Where colonial systems see “disruption,” we see the system realigning with its original instructions, that accountability grows from belonging, not isolation; that a person’s worth is not suspended at the courthouse door.

Raye walked free not because the system worked as designed, but because their community rewrote the script within it, proving that the most powerful legal arguments often smell like sage and the sound like laughter around a kitchen table.

The question now is not whether Indigenous teachings belong in courtrooms. The evidence shows they always have. The question is who will have the courage to stop calling them “alternative” and start recognizing them as law.

For Our Indigenous Readers

This story not only belongs to Raye, it belongs to many of our people. It’s a map. To every Indigenous Youth facing the system, your truth is sacred. Your voice is power. And sometimes, with the right Helpers beside you, the law can learn to listen.


Client Service Summary

Stakes: One count of robbery (while considered a Youth). After turning 18, a subsequent charge of breaching conditions meant that both charges could appear on client’s adult criminal record.

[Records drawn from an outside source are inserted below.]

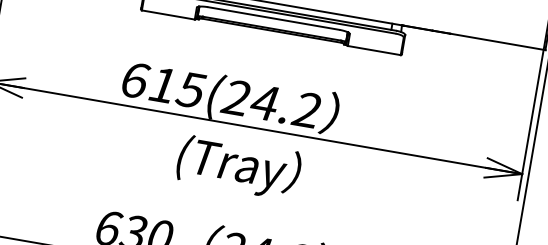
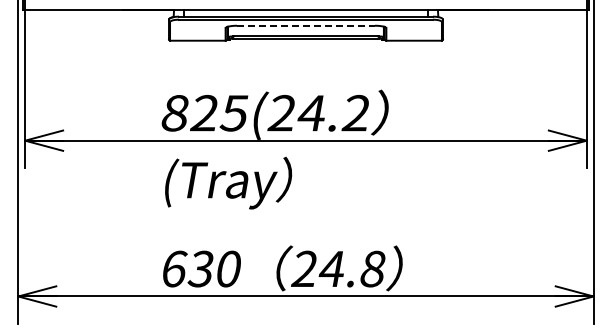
line: (273, 18) -> (305, 25), solid -> dashed
text: (148, 81) -> (189, 112), 615(24.2 -> 825(24.2
text: (238, 166) -> (228, 182), moved

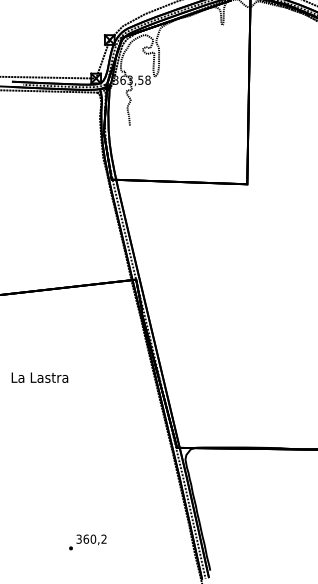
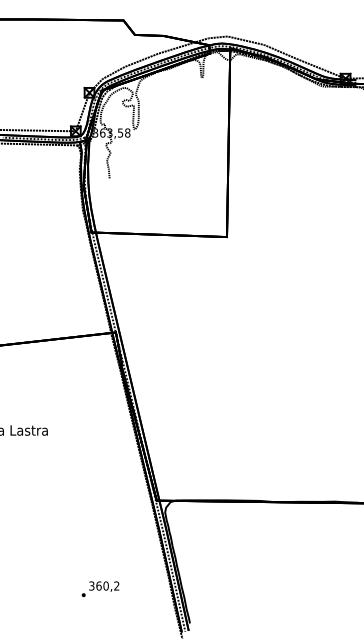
text: (87, 541) -> (100, 588), moved

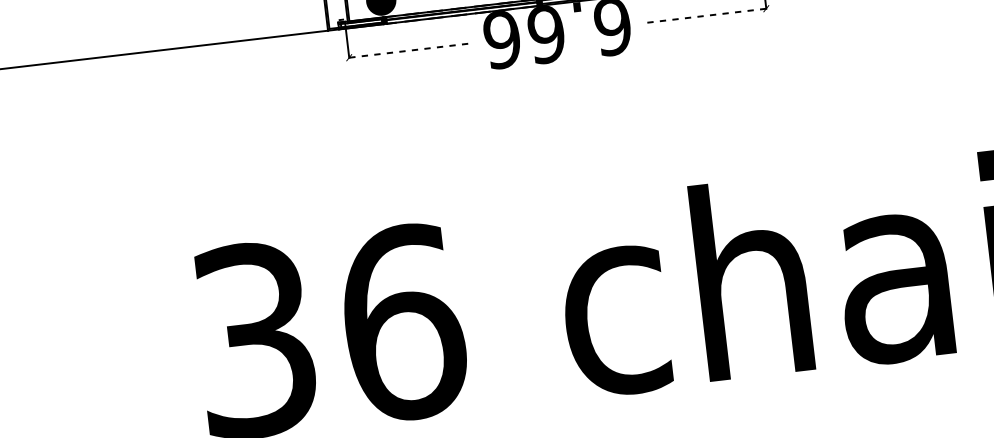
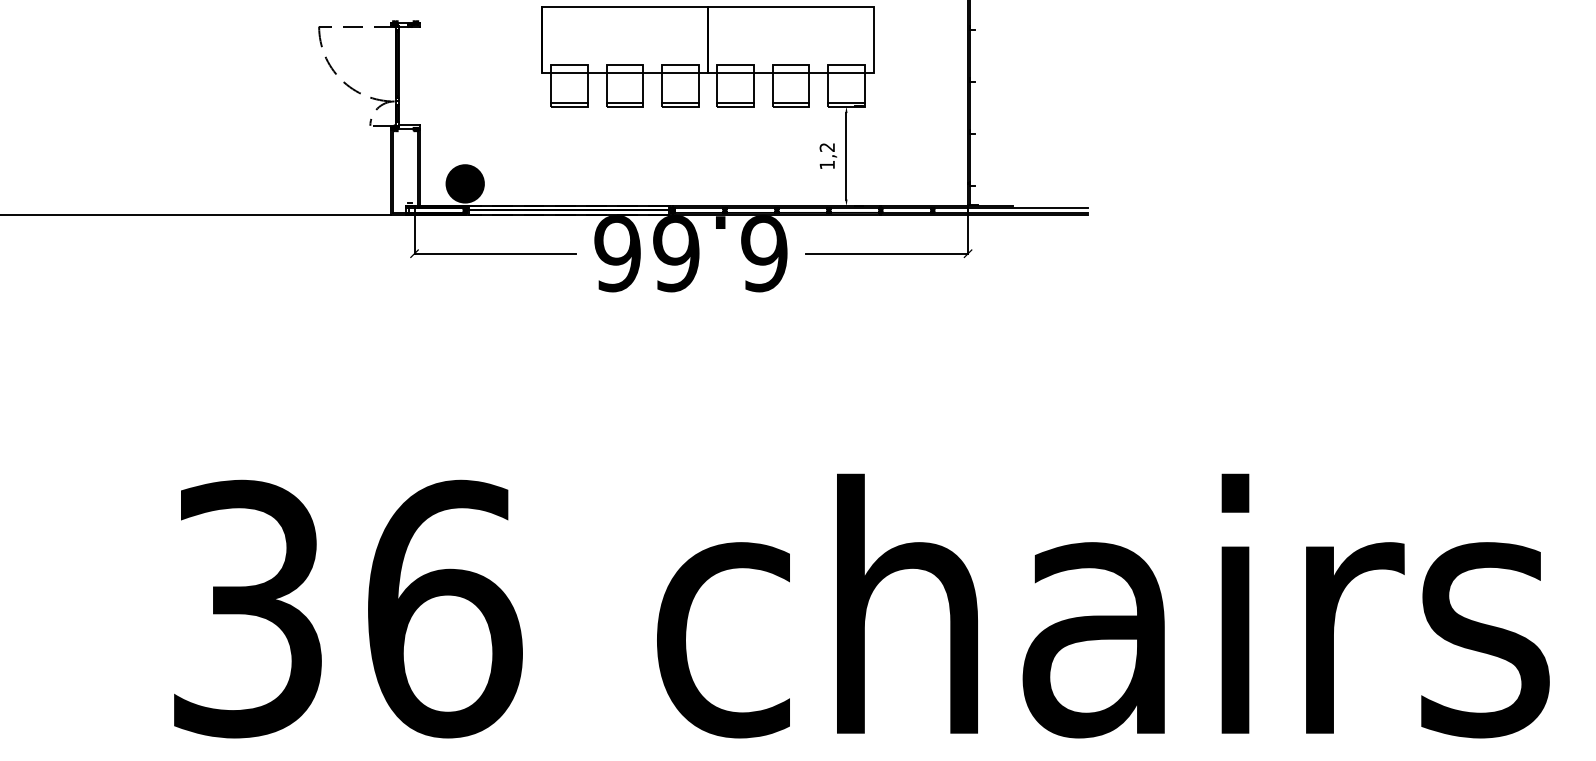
line: (705, 15) -> (887, 253), dashed -> solid
line: (410, 50) -> (495, 253), dashed -> solid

IJC Approach: After a Legal Aid BC lawyer told the client to plead guilty, the client chose to pursue IJC representation. The IJC lawyer listened and instead recommended that they plead not guilty and tell their story in court.

Legal Approach: Diligent legal work was required to defend the client. Meticulous review of video footage and careful analysis of witness statements was needed to prove the client was not guilty.

Cultural Support: The IJC Resource and Support Worker brought medicines and arranged for the client to partake in ceremonial smudging in the courthouse before the testimony.

Preparation: The IJC Staff Lawyer spent many hours mentoring and coaching the client to speak their truth confidently; to overcome their fear and testify with a strong voice.

Outcome: The judge found the client Not Guilty. The client’s Youth record was protected, and no charges will appear on the client’s adult record.

Success: Client will be employable, not be held down with a record, and have a chance to thrive.